Put the lines of the material from its first line through the line containing "6: (122, 539)", both included, into a numbered list, omitting any blank lines.

* start ENTRIES *

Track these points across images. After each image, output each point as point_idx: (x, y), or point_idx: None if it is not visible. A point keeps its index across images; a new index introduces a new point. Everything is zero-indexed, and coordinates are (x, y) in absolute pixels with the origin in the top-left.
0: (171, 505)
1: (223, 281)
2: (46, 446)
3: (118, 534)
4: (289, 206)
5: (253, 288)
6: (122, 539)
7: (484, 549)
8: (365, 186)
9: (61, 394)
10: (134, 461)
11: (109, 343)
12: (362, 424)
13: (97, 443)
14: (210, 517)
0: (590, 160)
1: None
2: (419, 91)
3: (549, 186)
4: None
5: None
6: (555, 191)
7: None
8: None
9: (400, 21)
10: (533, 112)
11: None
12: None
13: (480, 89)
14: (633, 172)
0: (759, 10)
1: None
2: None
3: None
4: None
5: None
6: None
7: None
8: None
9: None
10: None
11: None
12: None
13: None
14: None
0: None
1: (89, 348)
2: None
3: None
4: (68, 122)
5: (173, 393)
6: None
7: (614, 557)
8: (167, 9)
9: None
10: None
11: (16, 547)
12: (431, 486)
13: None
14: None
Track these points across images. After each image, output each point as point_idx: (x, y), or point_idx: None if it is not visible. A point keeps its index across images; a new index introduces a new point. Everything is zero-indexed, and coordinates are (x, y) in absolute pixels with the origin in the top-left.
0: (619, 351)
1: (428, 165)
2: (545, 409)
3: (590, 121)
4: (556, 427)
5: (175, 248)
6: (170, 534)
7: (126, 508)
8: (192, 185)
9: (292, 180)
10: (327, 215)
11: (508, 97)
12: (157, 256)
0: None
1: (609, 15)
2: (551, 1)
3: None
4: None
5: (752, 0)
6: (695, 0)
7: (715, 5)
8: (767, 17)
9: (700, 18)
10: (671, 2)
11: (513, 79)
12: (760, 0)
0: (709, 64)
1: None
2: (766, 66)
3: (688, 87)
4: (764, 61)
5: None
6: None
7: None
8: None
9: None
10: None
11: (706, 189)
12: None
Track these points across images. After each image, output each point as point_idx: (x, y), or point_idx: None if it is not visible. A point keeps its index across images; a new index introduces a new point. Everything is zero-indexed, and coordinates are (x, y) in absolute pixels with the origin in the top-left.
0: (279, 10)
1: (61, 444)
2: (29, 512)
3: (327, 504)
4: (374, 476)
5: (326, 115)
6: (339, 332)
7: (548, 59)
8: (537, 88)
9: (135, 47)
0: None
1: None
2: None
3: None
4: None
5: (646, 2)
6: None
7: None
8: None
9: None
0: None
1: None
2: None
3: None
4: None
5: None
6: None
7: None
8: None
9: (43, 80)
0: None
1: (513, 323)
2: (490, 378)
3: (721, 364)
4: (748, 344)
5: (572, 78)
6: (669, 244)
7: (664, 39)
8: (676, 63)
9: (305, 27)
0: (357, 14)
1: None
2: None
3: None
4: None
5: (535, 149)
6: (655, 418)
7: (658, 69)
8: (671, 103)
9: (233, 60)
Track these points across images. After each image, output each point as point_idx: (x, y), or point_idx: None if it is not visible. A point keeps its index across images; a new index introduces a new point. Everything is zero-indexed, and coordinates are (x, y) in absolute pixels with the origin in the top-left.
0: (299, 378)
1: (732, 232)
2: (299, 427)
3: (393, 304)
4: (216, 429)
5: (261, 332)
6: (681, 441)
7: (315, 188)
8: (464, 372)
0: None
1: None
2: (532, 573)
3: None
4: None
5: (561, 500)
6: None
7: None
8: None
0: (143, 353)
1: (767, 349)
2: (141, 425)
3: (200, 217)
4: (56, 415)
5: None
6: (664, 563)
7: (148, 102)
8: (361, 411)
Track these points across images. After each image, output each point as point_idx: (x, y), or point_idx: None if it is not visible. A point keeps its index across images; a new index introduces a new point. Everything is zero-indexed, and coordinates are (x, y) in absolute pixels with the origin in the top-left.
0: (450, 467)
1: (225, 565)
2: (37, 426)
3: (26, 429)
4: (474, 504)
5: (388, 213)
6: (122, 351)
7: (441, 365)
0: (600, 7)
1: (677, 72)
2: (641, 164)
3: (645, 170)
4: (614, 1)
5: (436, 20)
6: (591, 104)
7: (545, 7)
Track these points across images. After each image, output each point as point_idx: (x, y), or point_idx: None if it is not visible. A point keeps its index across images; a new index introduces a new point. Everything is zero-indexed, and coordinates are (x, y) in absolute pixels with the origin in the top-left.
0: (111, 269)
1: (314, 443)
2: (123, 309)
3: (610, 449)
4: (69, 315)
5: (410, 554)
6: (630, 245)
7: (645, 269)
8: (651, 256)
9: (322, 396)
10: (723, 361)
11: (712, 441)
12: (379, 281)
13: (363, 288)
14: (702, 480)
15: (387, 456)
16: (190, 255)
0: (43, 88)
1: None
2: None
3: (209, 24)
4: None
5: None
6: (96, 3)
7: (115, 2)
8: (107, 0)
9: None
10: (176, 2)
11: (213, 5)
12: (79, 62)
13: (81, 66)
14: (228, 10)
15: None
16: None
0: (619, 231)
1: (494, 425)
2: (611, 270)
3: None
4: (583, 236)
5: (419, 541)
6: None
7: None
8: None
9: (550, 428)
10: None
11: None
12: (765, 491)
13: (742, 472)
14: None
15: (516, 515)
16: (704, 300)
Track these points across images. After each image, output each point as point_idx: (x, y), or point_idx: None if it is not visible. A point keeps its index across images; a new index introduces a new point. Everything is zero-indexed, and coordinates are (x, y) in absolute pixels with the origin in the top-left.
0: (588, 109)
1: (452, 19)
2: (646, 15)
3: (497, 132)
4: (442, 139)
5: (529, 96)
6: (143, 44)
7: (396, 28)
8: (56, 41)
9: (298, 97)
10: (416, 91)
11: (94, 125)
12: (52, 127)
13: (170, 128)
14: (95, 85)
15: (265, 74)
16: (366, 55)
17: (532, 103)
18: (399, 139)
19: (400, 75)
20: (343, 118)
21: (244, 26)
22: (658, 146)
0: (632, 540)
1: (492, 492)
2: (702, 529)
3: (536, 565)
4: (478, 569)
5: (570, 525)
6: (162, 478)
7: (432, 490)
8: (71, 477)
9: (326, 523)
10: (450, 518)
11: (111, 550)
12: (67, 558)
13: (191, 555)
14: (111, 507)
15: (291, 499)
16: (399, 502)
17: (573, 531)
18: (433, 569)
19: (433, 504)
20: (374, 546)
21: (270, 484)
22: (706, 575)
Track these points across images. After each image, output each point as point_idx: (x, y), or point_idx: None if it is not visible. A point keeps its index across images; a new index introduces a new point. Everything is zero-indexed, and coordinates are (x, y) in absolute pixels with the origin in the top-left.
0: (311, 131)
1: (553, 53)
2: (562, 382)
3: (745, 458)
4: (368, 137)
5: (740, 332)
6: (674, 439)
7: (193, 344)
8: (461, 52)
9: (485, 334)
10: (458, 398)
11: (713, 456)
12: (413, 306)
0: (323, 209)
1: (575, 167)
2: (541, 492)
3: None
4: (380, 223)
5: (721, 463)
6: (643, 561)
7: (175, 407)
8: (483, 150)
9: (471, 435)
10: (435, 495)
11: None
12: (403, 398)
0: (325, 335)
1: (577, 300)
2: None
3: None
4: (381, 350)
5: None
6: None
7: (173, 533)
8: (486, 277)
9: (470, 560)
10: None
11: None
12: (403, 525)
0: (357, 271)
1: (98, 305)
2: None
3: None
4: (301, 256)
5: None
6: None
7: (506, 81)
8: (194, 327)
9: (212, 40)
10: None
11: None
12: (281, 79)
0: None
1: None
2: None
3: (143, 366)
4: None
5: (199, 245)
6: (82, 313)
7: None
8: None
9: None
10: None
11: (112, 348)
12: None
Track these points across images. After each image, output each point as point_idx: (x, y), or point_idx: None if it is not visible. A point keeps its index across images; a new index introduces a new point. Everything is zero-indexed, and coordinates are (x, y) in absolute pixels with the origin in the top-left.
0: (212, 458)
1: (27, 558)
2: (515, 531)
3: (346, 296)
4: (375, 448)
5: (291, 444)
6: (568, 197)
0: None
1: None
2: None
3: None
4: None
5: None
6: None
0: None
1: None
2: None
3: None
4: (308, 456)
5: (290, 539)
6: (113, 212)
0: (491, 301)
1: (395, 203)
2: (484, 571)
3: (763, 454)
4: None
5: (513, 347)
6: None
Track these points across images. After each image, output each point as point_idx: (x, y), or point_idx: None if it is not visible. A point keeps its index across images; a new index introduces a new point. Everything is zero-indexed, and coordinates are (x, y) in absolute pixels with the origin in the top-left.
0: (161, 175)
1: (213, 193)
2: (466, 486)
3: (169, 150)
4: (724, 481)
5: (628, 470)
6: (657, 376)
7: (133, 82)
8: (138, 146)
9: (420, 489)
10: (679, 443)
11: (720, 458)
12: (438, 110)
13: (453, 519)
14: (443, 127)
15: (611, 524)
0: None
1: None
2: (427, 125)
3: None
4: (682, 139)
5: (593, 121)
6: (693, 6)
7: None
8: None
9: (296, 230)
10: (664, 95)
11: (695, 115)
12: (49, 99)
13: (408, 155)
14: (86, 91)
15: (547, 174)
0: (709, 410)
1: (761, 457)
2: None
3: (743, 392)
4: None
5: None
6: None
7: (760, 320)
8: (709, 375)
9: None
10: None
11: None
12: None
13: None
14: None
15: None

* end ENTRIES *

◆ REPLY TO THE TASK:
1. Track these points across images. After each image, output each point as point_idx: (x, y), or point_idx: None if it is not visible. A point keeps its index across images; a new index introduces a new point. Everything is zero-indexed, and coordinates are (x, y) in absolute pixels with the origin in the top-left.
2. 0: (171, 505)
3. 1: (223, 281)
4. 2: (46, 446)
5. 3: (118, 534)
6. 4: (289, 206)
7. 5: (253, 288)
8. 6: (122, 539)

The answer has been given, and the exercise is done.